Problem details = For this exercise, write out the whole listing below exactly, omitting its images.
── Information given ──
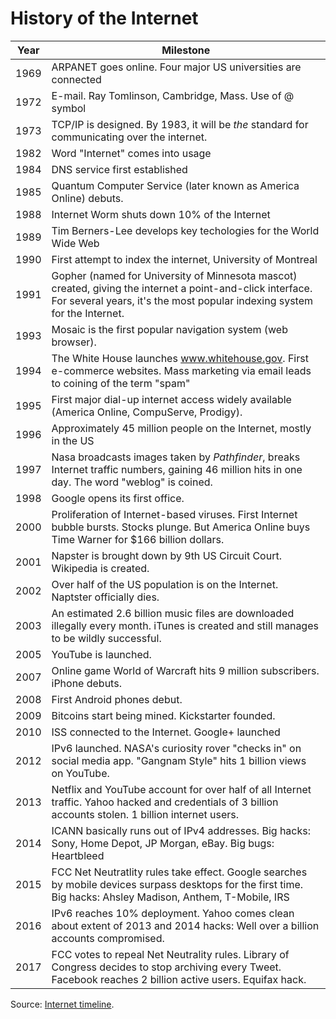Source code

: # History of the Internet

| Year | Milestone |
|-|-|
| 1969 | ARPANET goes online. Four major US universities are connected |
| 1972 | E-mail. Ray Tomlinson, Cambridge, Mass. Use of @ symbol |
| 1973 | TCP/IP is designed. By 1983, it will be _the_ standard for communicating over the internet. |
| 1982 | Word "Internet" comes into usage |
| 1984 | DNS service first established |
| 1985 | Quantum Computer Service (later known as America Online) debuts. |
| 1988 | Internet Worm shuts down 10% of the Internet |
| 1989 | Tim Berners-Lee develops key techologies for the World Wide Web |
| 1990 | First attempt to index the internet, University of Montreal |
| 1991 | Gopher (named for University of Minnesota mascot) created, giving the internet a point-and-click interface. For several years, it's the most popular indexing system for the Internet. |
| 1993 | Mosaic is the first popular navigation system (web browser). |
| 1994 | The White House launches www.whitehouse.gov. First e-commerce websites. Mass marketing via email leads to coining of the term "spam" |
| 1995 | First major dial-up internet access widely available (America Online, CompuServe, Prodigy). |
| 1996 | Approximately 45 million people on the Internet, mostly in the US |
| 1997 | Nasa broadcasts images taken by _Pathfinder_, breaks Internet traffic numbers, gaining 46 million hits in one day. The word "weblog" is coined. |
| 1998 | Google opens its first office. |
| 2000 | Proliferation of Internet-based viruses. First Internet bubble bursts. Stocks plunge. But America Online buys Time Warner for $166 billion dollars. |
| 2001 | Napster is brought down by 9th US Circuit Court. Wikipedia is created. |
| 2002 | Over half of the US population is on the Internet. Naptster officially dies. |
| 2003 | An estimated 2.6 billion music files are downloaded illegally every month. iTunes is created and still manages to be wildly successful. |
| 2005 | YouTube is launched. |
| 2007 | Online game World of Warcraft hits 9 million subscribers. iPhone debuts. |
| 2008 | First Android phones debut. |
| 2009 | Bitcoins start being mined. Kickstarter founded. |
| 2010 | ISS connected to the Internet. Google+ launched |
| 2012 | IPv6 launched. NASA's curiosity rover "checks in" on social media app. "Gangnam Style" hits 1 billion views on YouTube. |
| 2013 | Netflix and YouTube account for over half of all Internet traffic. Yahoo hacked and credentials of 3 billion accounts stolen. 1 billion internet users. |
| 2014 | ICANN basically runs out of IPv4 addresses. Big hacks: Sony, Home Depot, JP Morgan, eBay. Big bugs: Heartbleed |
| 2015 | FCC Net Neutratlity rules take effect. Google searches by mobile devices surpass desktops for the first time. Big hacks: Ahsley Madison, Anthem, T-Mobile, IRS |
| 2016 | IPv6 reaches 10% deployment. Yahoo comes clean about extent of 2013 and 2014 hacks: Well over a billion accounts compromised. |
| 2017 | FCC votes to repeal Net Neutrality rules. Library of Congress decides to stop archiving every Tweet. Facebook reaches 2 billion active users. Equifax hack. |

Source: [Internet timeline](https://www.zakon.org/robert/internet/timeline/).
───
Exercise result =
Source code

: # History of the Internet

| Year | Milestone |
|-|-|
| 1969 | ARPANET goes online. Four major US universities are connected |
| 1972 | E-mail. Ray Tomlinson, Cambridge, Mass. Use of @ symbol |
| 1973 | TCP/IP is designed. By 1983, it will be _the_ standard for communicating over the internet. |
| 1982 | Word "Internet" comes into usage |
| 1984 | DNS service first established |
| 1985 | Quantum Computer Service (later known as America Online) debuts. |
| 1988 | Internet Worm shuts down 10% of the Internet |
| 1989 | Tim Berners-Lee develops key techologies for the World Wide Web |
| 1990 | First attempt to index the internet, University of Montreal |
| 1991 | Gopher (named for University of Minnesota mascot) created, giving the internet a point-and-click interface. For several years, it's the most popular indexing system for the Internet. |
| 1993 | Mosaic is the first popular navigation system (web browser). |
| 1994 | The White House launches www.whitehouse.gov. First e-commerce websites. Mass marketing via email leads to coining of the term "spam" |
| 1995 | First major dial-up internet access widely available (America Online, CompuServe, Prodigy). |
| 1996 | Approximately 45 million people on the Internet, mostly in the US |
| 1997 | Nasa broadcasts images taken by _Pathfinder_, breaks Internet traffic numbers, gaining 46 million hits in one day. The word "weblog" is coined. |
| 1998 | Google opens its first office. |
| 2000 | Proliferation of Internet-based viruses. First Internet bubble bursts. Stocks plunge. But America Online buys Time Warner for $166 billion dollars. |
| 2001 | Napster is brought down by 9th US Circuit Court. Wikipedia is created. |
| 2002 | Over half of the US population is on the Internet. Naptster officially dies. |
| 2003 | An estimated 2.6 billion music files are downloaded illegally every month. iTunes is created and still manages to be wildly successful. |
| 2005 | YouTube is launched. |
| 2007 | Online game World of Warcraft hits 9 million subscribers. iPhone debuts. |
| 2008 | First Android phones debut. |
| 2009 | Bitcoins start being mined. Kickstarter founded. |
| 2010 | ISS connected to the Internet. Google+ launched |
| 2012 | IPv6 launched. NASA's curiosity rover "checks in" on social media app. "Gangnam Style" hits 1 billion views on YouTube. |
| 2013 | Netflix and YouTube account for over half of all Internet traffic. Yahoo hacked and credentials of 3 billion accounts stolen. 1 billion internet users. |
| 2014 | ICANN basically runs out of IPv4 addresses. Big hacks: Sony, Home Depot, JP Morgan, eBay. Big bugs: Heartbleed |
| 2015 | FCC Net Neutratlity rules take effect. Google searches by mobile devices surpass desktops for the first time. Big hacks: Ahsley Madison, Anthem, T-Mobile, IRS |
| 2016 | IPv6 reaches 10% deployment. Yahoo comes clean about extent of 2013 and 2014 hacks: Well over a billion accounts compromised. |
| 2017 | FCC votes to repeal Net Neutrality rules. Library of Congress decides to stop archiving every Tweet. Facebook reaches 2 billion active users. Equifax hack. |

Source: [Internet timeline](https://www.zakon.org/robert/internet/timeline/).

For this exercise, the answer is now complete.